SIMAR MANGAT, ’17, undeclared: This rising sophomore won’t be taking any international sojourns. His focus is on scaling heights as a tech entrepreneur. After winning $8,000 through a contest run by the Business Association of Stanford Entrepreneurial Students, and then rousing interest from VC firms, he and fellow freshmen Sawyer Altman and Jason Teplitz scrapped their internships at Silicon Valley start-ups. Instead they’ll spend the summer working full time on Peeps—their cloud-based network management app. “Getting a chance to dive in . . . that’s always been fun and exciting,” says Mangat.
MICHAEL KIM, ’17, undeclared: Kim received a grant through the Center for Latin American Studies to head to Lima, Peru, for six weeks. There, he’ll teach digital skills to leaders in impoverished communities on the capital’s outskirts. It’s his third summer in Latin America. As a high school student, he spent summers in Paraguay and Oaxaca, Mexico, where he studied indigenous languages in addition to Spanish. After Peru, he’ll come home to San Jose, Calif., to volunteer at the Mexican Consulate. Then it’s back to campus for Sophomore College. The class? The New Millennium Mix: Crossings of Race & Culture. “It’s perfect for a Korean-American who’s in love with Latin America, like me.”

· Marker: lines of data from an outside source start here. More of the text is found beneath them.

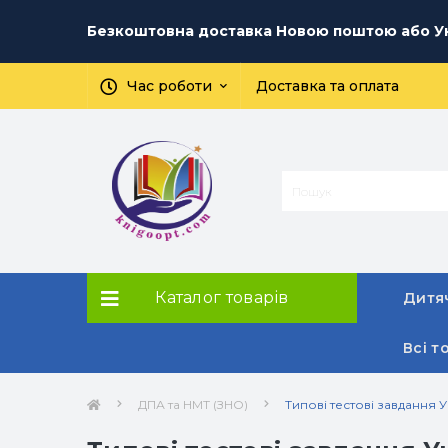
Безкоштовна доставка Новою поштою або Ук
Час роботи
Доставка та оплата
Каталог товарів
Дитяч
Всі т
ДПА та НМТ (ЗНО)
Типові тестові завдання 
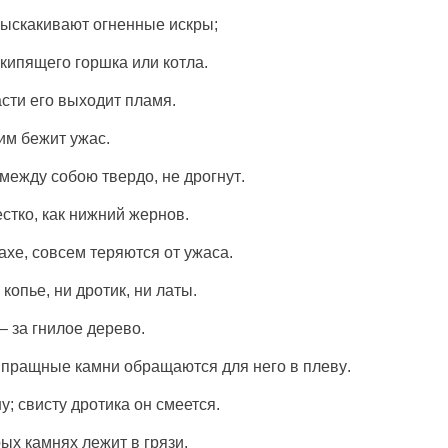
ыскакивают
огненные
искры
;
кипящего
горшка
или
котла
.
асти
его
выходит
пламя
.
им
бежит
ужас
.
между собою
твердо
, не
дрогнут
.
стко
, как
нижний
жернов
.
ахе
, совсем
теряются
от
ужаса
.
и
копье
, ни
дротик
, ни
латы
.
– за
гнилое
дерево
.
;
пращные
камни
обращаются
для него в
плеву
.
ну
;
свисту
дротика
он
смеется
.
рых
камнях
лежит
в
грязи
.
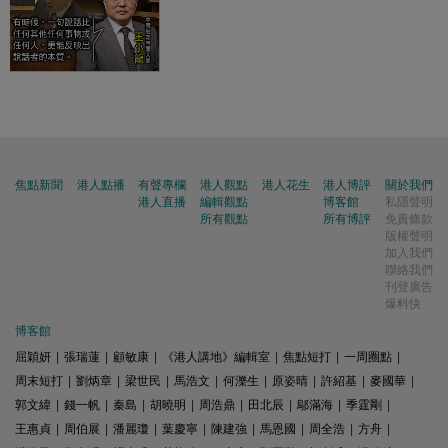
焦點新聞
港人點播
有聲專欄
港人觀點
港人花生
港人博評
關於我們
港人直播
編輯觀點
博客館
私隱聲明
所有觀點
所有博評
免責條款
版權聲明
加入我們
聯絡我們
刊登廣告
爆料快
博客館
屈穎妍
|
張瑞蓮
|
顧敏康
|
《港人講地》編輯室
|
焦點短打
|
一周圈點
|
周末短打
|
劉炳章
|
梁世民
|
馬浩文
|
何濼生
|
原姿晴
|
許紹基
|
麥國華
|
郭文緯
|
錢一帆
|
秦島
|
胡曉明
|
周浩鼎
|
田北辰
|
鄔滿海
|
季霆剛
|
王惠貞
|
周伯展
|
潘麗瓊
|
葉慶寧
|
陳建強
|
馬恩國
|
周全浩
|
方舟
|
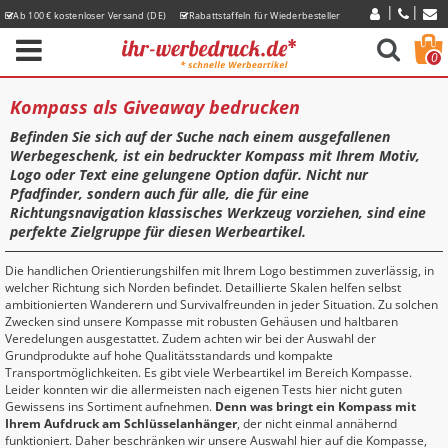
Ab 100 € kostenloser Versand (DE)
Rabattstaffeln für Wiederbesteller
Express-Lieferzeiten
0
Kompass als Giveaway bedrucken
Befinden Sie sich auf der Suche nach einem ausgefallenen
Werbegeschenk, ist ein bedruckter Kompass mit Ihrem Motiv,
Logo oder Text eine gelungene Option dafür. Nicht nur
Pfadfinder, sondern auch für alle, die für eine
Richtungsnavigation klassisches Werkzeug vorziehen, sind eine
perfekte Zielgruppe für diesen Werbeartikel.
Die handlichen Orientierungshilfen mit Ihrem Logo bestimmen zuverlässig, in
welcher Richtung sich Norden befindet. Detaillierte Skalen helfen selbst
ambitionierten Wanderern und Survivalfreunden in jeder Situation. Zu solchen
Zwecken sind unsere Kompasse mit robusten Gehäusen und haltbaren
Veredelungen ausgestattet. Zudem achten wir bei der Auswahl der
Grundprodukte auf hohe Qualitätsstandards und kompakte
Transportmöglichkeiten. Es gibt viele Werbeartikel im Bereich Kompasse.
Leider konnten wir die allermeisten nach eigenen Tests hier nicht guten
Gewissens ins Sortiment aufnehmen.
Denn was bringt ein Kompass mit
Ihrem Aufdruck am Schlüsselanhänger
, der nicht einmal annähernd
funktioniert. Daher beschränken wir unsere Auswahl hier auf die Kompasse,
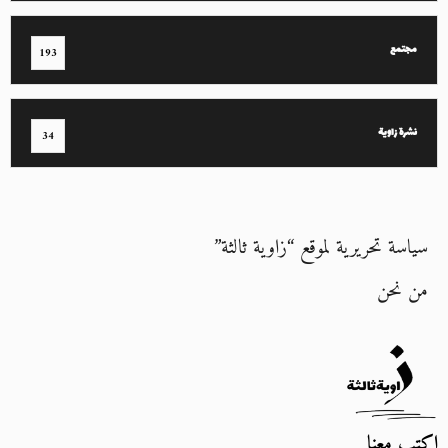
مجتمع
193
نشرة زاوية
34
سياسة تحريرية لموقع “زاوية ثالثة”
من نحن
اكتب معنا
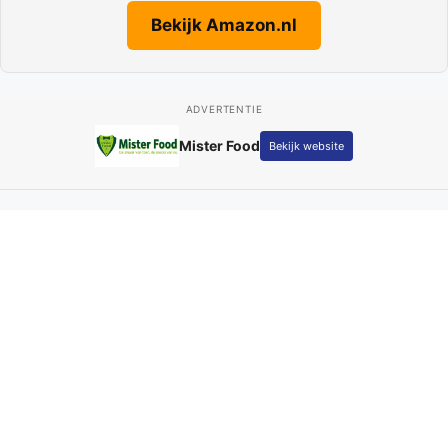
Bekijk Amazon.nl
ADVERTENTIE
Fotografie Kay Schepers
Bekijk website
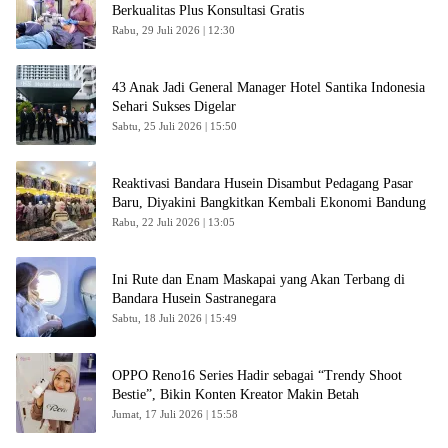
Berkualitas Plus Konsultasi Gratis
Rabu, 29 Juli 2026 | 12:30
43 Anak Jadi General Manager Hotel Santika Indonesia
Sehari Sukses Digelar
Sabtu, 25 Juli 2026 | 15:50
Reaktivasi Bandara Husein Disambut Pedagang Pasar
Baru, Diyakini Bangkitkan Kembali Ekonomi Bandung
Rabu, 22 Juli 2026 | 13:05
Ini Rute dan Enam Maskapai yang Akan Terbang di
Bandara Husein Sastranegara
Sabtu, 18 Juli 2026 | 15:49
OPPO Reno16 Series Hadir sebagai “Trendy Shoot
Bestie”, Bikin Konten Kreator Makin Betah
Jumat, 17 Juli 2026 | 15:58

EVELYN XUE, ’16, mechanical engineering: At press time, Xue was still considering automobile-industry research positions, but intends to dedicate at least half the summer to improving her pottery and moving off the wheel into hand-shaping and sculpturing. A potter since middle school, she plans to sell her work—vases, bowls, mugs, kettles and the like on Etsy, but her broad goal is to expand her creative portfolio to enable her to pursue jobs in product design and manufacturing: “I really want to stretch my creative abilities.” Xue will live on campus at Governor’s Corner.
DAIMEN SAGASTUME, ’17, undeclared: Sagastume is eyeing a future as a doctor, and will spend a week in the Santa Cruz Mountains as a counselor at Camp Kesem, helping bring joy to the campers, all children of cancer patients. After, he’ll start work at a clinical HIV/AIDS research lab at UC-San Diego. For Sagastume, the position is a triple coup—it’s paid, it involves infectious disease, and it takes him back home to San Diego for the first time in six months, the longest he’s ever been away from family (and San Diego beaches). “Coming to Stanford, I didn’t realize how much I absolutely love San Diego.”
LUCIO MONDAVI, ’15, mechanical engineering:
This rising senior fell for Italy while studying in Florence last fall. And so he immediately began sending his resumé to Stanford alums in the country looking for a job—not an easy quest given the country’s economy. But one alum offered an internship at his engineering company, which designs and manufactures pumps for the water and gas industries. Mondavi will spend the summer working in Milan, where he knows just one person. That’s fine by him. “I see the ideal summer as a time to have an experience that would be entirely impossible while at Stanford.”Sam Scott is a senior writer at Stanford.